Q. What are PCB’s?
A. PCBs (polychlorinated biphenyls) are a group of synthetic oil-like
chemicals of the organochlorine family. Until their toxic nature was
recognized and their use was banned in the 1970’s, they were widely used
as insulation in electrical equipment, particularly transformers.
Reputable chemists have since concluded that “it was probably a
‘mistake’ ever to make or use PCBs”.
Q. Why are they dangerous?
A. They are serious poisons which have been shown to cause damage to
the reproductive, neurological and immune systems of wildlife and humans
and are known to cause cancer. Specifically, because PCBs in the body
mimic estrogen, women of child-bearing age and their infants are
particularly susceptible to a variety of development and reproductive
disorders. A National Academy of Sciences committee has stated that
“PCBs pose the largest potential carcinogenic risk of any environmental
contaminant for which measurements exist.”
Q. Where are they?
A. There are numerous known contaminated sites around the U. S. Among
the most dangerous of these, and of particular concern to residents of
the Hudson Valley, are the forty “hot spots” in the Hudson River
resulting from the dumping and leakage from General Electric plants at
Fort Edward and Hudson Falls. There are PCBs in Hudson River water,
biota, and sediment from Hudson Falls to New York City – 200 miles that
comprise the nation’s largest Superfund site.

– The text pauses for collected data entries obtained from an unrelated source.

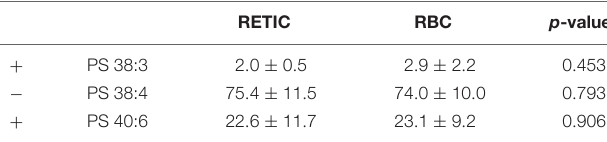
TABLE 6 | PS subclasses in Retics and RBCs subjected to lipidomics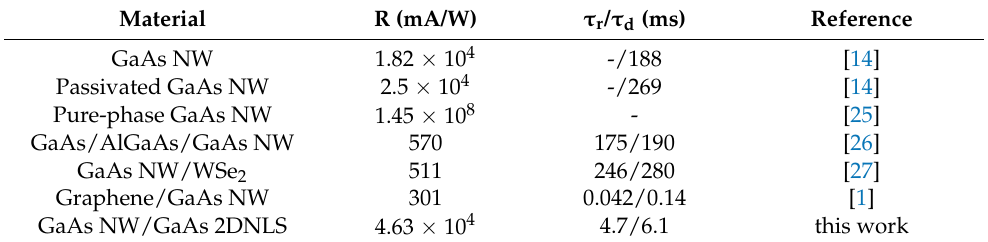
Table 1. Comparison of the performance parameters for low-dimensional GaAs photodetectors.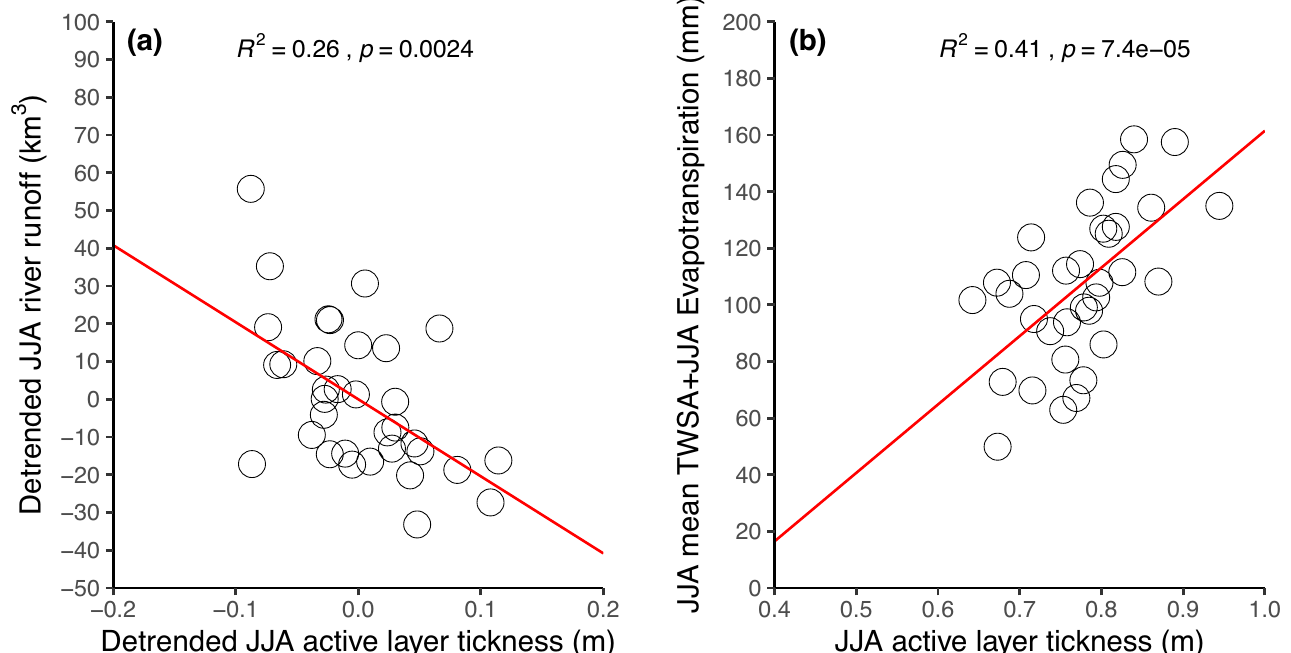
Figure 14. Relationship between ( a ) detrended June–August (JJA) river runoff and detrended JJA ALT and ( b ) Relationship between JJA TWSA and JJA evapotranspiration and JJA active layer thickness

Q. How did PCB’s get into the water?
A. During the period when they were used, General Electric legally
dumped some 1.5 million pounds of PCBs into the Hudson River, and
unknowingly saturated the bedrock beneath both sites with at least that
much again. Pure PCBs are oozing out of the bedrock to this day,
constantly recontaminating the river.
Q. Isn’t this just a local problem?
A. No. Once bottom-dwelling organisms absorb the material it is passed
along up the food chain. Insoluble in water, PCBs are not readily
excreted and remain, in ever-increasing concentrations, lodged in the
fatty body tissues of fish as they grow. As one consequence, a
once-thriving commercial fishing industry in the Hudson Valley, earning
about $40 million annually, is now all but dead. Almost all of the
river-dwelling fish are migratory, and the effects are such that the New
York State Department of Health has issued an advisory telling people to
severely limit their consumption, even of fish caught recreationally in
the Hudson. Women of child-bearing age and children under fifteen are
advised to eat none at all. Since subsistence fishing is common in the
lower reaches of the river, there are particular concerns in these
areas. Further, unless the contaminated material is removed, there is
an ever-increasing risk that, while remaining dangerous, it will be
dispersed gradually, carried downstream, and thus become irrecoverable.